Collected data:
::::

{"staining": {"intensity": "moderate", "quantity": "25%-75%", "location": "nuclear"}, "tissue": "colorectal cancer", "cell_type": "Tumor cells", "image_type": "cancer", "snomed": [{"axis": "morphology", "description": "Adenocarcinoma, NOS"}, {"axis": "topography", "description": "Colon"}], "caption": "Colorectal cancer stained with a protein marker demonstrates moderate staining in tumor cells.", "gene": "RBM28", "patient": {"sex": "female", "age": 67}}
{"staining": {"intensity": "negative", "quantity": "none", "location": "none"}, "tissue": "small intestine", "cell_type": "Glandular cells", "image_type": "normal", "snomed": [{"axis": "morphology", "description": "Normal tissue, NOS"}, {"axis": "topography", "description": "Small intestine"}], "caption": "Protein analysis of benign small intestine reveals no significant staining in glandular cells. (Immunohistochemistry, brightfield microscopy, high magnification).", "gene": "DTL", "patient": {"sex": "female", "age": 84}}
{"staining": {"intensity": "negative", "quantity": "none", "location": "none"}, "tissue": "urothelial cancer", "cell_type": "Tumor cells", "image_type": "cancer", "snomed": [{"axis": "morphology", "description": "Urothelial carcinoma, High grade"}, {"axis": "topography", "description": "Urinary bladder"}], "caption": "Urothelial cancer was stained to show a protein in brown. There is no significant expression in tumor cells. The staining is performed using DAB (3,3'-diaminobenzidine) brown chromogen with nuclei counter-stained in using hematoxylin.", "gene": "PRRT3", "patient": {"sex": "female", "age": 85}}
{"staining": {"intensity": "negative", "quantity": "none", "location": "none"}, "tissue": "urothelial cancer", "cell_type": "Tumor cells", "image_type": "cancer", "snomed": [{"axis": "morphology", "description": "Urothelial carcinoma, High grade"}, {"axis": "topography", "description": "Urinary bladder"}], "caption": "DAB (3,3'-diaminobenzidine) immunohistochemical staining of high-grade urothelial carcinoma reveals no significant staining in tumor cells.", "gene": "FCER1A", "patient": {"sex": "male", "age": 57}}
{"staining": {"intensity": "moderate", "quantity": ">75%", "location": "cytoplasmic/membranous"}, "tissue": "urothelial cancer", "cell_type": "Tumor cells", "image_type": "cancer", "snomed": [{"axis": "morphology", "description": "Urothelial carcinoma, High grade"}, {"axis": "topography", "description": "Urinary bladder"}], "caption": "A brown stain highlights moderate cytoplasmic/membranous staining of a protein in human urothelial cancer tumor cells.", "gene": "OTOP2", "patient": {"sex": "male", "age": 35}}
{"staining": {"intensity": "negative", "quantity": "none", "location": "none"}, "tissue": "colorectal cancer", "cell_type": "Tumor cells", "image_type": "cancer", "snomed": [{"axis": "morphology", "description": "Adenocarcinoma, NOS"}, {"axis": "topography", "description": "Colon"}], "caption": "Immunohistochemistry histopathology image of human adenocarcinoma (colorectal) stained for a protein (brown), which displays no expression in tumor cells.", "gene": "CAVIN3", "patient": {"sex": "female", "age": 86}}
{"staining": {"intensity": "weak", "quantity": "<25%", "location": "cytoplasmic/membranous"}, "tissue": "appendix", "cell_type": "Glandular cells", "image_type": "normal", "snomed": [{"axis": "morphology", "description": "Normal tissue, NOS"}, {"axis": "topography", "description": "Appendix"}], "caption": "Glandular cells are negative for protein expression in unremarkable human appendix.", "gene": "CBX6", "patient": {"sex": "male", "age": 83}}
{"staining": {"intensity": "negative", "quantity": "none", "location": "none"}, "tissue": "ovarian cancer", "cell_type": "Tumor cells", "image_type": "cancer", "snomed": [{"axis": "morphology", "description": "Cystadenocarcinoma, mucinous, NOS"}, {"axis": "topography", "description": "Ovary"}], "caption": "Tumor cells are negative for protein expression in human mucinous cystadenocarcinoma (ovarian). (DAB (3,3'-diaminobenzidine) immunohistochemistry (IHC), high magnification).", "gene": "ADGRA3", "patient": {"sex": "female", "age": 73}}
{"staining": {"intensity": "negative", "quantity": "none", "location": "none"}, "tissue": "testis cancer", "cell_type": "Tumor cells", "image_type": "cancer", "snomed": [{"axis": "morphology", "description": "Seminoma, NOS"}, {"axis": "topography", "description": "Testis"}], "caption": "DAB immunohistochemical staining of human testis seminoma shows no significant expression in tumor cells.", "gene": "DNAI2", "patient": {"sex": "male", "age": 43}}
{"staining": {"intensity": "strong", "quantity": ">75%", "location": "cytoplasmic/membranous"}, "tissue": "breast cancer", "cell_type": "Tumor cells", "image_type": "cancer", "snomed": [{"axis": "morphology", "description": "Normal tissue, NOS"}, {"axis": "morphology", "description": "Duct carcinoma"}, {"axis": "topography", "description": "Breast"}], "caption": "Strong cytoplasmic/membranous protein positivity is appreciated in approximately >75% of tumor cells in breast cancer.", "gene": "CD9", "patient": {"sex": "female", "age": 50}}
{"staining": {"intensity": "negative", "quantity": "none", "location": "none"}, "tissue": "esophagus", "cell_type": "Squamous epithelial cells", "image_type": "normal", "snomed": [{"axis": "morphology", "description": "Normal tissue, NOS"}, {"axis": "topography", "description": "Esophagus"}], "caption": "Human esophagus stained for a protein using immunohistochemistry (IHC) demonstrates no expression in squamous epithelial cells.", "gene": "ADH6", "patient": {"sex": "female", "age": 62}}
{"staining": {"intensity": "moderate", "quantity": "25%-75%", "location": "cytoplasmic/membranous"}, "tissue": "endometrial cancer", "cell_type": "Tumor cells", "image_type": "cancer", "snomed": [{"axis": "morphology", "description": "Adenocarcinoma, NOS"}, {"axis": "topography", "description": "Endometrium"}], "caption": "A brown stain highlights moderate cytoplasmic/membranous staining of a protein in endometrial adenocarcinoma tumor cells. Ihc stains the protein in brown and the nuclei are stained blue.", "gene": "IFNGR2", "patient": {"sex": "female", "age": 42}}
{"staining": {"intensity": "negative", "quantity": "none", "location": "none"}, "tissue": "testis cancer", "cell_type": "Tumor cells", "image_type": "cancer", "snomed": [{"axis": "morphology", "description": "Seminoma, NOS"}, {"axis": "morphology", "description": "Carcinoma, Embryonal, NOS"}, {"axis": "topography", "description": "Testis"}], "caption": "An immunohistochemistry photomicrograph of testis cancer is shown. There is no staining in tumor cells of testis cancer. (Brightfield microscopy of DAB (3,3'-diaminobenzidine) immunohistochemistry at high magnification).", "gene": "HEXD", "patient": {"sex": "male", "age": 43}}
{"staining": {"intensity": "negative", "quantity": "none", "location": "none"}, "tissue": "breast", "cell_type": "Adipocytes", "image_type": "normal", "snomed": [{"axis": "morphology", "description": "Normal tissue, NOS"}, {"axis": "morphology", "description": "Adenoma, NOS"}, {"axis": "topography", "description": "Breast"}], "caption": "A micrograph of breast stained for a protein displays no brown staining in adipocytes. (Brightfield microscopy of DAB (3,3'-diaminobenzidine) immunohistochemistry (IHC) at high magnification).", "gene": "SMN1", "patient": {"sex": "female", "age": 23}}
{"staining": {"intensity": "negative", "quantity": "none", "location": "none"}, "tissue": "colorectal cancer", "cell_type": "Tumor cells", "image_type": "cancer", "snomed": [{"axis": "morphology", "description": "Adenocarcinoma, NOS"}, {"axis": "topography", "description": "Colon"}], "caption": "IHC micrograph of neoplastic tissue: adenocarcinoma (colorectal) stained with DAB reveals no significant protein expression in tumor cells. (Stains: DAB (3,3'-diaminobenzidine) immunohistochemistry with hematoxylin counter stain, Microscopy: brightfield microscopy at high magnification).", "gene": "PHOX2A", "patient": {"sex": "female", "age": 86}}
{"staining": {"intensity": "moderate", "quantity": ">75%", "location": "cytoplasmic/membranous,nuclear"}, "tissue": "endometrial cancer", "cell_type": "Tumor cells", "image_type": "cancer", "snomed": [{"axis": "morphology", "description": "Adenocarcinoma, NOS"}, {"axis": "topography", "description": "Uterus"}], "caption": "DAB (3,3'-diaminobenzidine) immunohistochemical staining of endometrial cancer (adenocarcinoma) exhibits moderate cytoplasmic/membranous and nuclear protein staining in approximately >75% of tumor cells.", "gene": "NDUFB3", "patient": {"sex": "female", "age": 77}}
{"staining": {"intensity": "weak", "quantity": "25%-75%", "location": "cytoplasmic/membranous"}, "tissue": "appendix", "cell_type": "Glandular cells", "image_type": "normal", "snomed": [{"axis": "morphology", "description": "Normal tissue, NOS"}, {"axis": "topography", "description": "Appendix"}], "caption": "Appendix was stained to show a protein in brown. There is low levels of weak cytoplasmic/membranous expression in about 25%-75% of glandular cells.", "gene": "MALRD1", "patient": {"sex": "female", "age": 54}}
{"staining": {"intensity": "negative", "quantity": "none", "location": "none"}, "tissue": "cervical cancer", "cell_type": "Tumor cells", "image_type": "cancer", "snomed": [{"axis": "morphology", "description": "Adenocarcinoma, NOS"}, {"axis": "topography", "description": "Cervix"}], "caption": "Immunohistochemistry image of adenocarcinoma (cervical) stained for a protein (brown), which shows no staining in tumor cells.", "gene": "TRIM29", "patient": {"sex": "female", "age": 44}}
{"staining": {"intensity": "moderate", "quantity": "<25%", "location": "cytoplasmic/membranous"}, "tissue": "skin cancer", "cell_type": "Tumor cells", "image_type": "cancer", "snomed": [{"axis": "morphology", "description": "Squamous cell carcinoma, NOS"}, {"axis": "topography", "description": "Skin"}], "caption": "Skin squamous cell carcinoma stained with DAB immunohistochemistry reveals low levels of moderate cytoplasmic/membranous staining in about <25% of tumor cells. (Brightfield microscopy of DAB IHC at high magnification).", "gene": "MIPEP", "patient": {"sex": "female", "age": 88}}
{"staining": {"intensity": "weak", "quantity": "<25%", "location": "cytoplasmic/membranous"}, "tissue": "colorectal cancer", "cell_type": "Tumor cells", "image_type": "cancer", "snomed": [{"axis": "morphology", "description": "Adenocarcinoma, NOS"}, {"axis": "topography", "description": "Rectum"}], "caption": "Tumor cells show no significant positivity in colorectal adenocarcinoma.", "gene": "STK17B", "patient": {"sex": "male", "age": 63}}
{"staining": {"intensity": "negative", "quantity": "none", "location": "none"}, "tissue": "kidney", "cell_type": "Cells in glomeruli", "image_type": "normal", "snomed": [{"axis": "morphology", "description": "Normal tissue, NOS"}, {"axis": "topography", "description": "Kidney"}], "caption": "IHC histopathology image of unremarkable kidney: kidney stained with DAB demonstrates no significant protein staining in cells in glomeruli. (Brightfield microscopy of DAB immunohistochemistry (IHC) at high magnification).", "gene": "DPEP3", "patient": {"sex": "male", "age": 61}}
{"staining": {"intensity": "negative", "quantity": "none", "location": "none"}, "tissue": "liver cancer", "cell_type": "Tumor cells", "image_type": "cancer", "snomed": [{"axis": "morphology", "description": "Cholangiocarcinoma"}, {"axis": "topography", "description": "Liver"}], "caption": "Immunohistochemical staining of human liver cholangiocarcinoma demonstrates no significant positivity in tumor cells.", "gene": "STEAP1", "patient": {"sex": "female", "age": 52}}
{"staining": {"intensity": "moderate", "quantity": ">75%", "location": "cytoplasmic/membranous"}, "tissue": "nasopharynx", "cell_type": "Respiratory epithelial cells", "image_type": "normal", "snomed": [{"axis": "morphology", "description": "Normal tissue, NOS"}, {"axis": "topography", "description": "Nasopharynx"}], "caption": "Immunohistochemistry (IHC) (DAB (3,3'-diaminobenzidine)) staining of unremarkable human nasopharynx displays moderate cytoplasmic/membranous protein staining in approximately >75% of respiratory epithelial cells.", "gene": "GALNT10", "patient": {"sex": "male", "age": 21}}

::::

◆ Problem requirements
Report each line in the data that holds the word "Glandular".

◆ Answer section
{"staining": {"intensity": "negative", "quantity": "none", "location": "none"}, "tissue": "small intestine", "cell_type": "Glandular cells", "image_type": "normal", "snomed": [{"axis": "morphology", "description": "Normal tissue, NOS"}, {"axis": "topography", "description": "Small intestine"}], "caption": "Protein analysis of benign small intestine reveals no significant staining in glandular cells. (Immunohistochemistry, brightfield microscopy, high magnification).", "gene": "DTL", "patient": {"sex": "female", "age": 84}}
{"staining": {"intensity": "weak", "quantity": "<25%", "location": "cytoplasmic/membranous"}, "tissue": "appendix", "cell_type": "Glandular cells", "image_type": "normal", "snomed": [{"axis": "morphology", "description": "Normal tissue, NOS"}, {"axis": "topography", "description": "Appendix"}], "caption": "Glandular cells are negative for protein expression in unremarkable human appendix.", "gene": "CBX6", "patient": {"sex": "male", "age": 83}}
{"staining": {"intensity": "weak", "quantity": "25%-75%", "location": "cytoplasmic/membranous"}, "tissue": "appendix", "cell_type": "Glandular cells", "image_type": "normal", "snomed": [{"axis": "morphology", "description": "Normal tissue, NOS"}, {"axis": "topography", "description": "Appendix"}], "caption": "Appendix was stained to show a protein in brown. There is low levels of weak cytoplasmic/membranous expression in about 25%-75% of glandular cells.", "gene": "MALRD1", "patient": {"sex": "female", "age": 54}}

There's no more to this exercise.